UTD started with high school students in 2012 and expanded to include younger campers two years later. Now, coding camps options include children as young as 5 years old.
“We’re a public university, so we need to do the public good,” said Dr. Jey Veerasamy, an associate professor who sees the potential for coding to benefit youth beyond computer applications.
As director of UTD’s Center for Computer Science Education & Outreach, he wanted to help children build critical thinking skills.
“We get these smart kids with good grades that will come in and be disappointed due to a lack of instant success,” Veerasamy said. “They’ve never been told that they are wrong or experienced trial and error.”
But coding camps demonstrate how working through mistakes is normal and advantageous, he said.

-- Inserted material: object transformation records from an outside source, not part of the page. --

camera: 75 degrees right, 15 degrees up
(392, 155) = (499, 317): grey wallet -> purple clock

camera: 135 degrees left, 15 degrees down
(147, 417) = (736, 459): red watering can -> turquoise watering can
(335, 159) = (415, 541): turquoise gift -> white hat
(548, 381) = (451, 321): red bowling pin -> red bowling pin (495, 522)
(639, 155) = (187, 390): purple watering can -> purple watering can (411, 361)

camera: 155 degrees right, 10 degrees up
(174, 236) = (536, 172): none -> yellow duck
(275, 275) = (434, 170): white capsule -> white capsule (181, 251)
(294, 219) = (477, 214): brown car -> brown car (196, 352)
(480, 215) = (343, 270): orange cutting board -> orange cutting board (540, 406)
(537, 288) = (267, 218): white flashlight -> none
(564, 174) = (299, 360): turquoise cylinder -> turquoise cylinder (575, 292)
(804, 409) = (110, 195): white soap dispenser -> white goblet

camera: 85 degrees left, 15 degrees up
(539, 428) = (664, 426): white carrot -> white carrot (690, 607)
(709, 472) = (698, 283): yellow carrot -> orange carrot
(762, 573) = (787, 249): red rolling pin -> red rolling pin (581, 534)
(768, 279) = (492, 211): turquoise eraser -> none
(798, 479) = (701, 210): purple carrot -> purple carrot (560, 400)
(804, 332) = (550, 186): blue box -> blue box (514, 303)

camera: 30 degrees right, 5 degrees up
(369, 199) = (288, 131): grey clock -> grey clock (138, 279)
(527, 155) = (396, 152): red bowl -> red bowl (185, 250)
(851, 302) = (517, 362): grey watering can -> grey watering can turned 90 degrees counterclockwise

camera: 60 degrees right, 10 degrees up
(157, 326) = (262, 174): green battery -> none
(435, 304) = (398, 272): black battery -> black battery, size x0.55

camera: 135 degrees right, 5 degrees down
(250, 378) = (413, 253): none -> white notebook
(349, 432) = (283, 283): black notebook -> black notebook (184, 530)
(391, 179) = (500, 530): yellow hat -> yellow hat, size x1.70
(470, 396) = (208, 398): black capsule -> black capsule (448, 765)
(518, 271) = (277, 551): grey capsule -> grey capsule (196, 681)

“It helps them by learning how to deal with being wrong and how they can learn from that and not take it personally,” Veerasamy said. “I’ve been coding for 35 years, and sometimes I get told I’m wrong by the computer. I don’t take it personally but learn how to fix it and not make the same mistake.”
The critical thinking and problem-solving skills necessary to do coding also apply to other fields such as the arts, he said.
Veerasamy hopes to combine UTD’s coding program with a music program at another university.
And for technically inclined children, the coding camps offer a huge upside, he said. “Some kids come in with zero knowledge, but they can climb to a near freshman in college-level of knowledge based on how many weeks they take.”
To reach a wide range of grade school students, UTD provides materials to schools in low-income neighborhoods and offers discounted camp rates to some families.
But young campers aren’t the only ones benefiting from the summer coding programs. UTD computer science students gain, too, as they staff the camps.
Leading camps takes college students beyond their technical skills to practicing and refining communication skills, Veerasamy said. It’s one thing to communicate peer to peer but another to impart that information to a child.
UTD’s international students, especially, have plenty to gain, he said. “They go from not introducing themselves and just typing away at the computer to overcoming their shyness and being friendly.”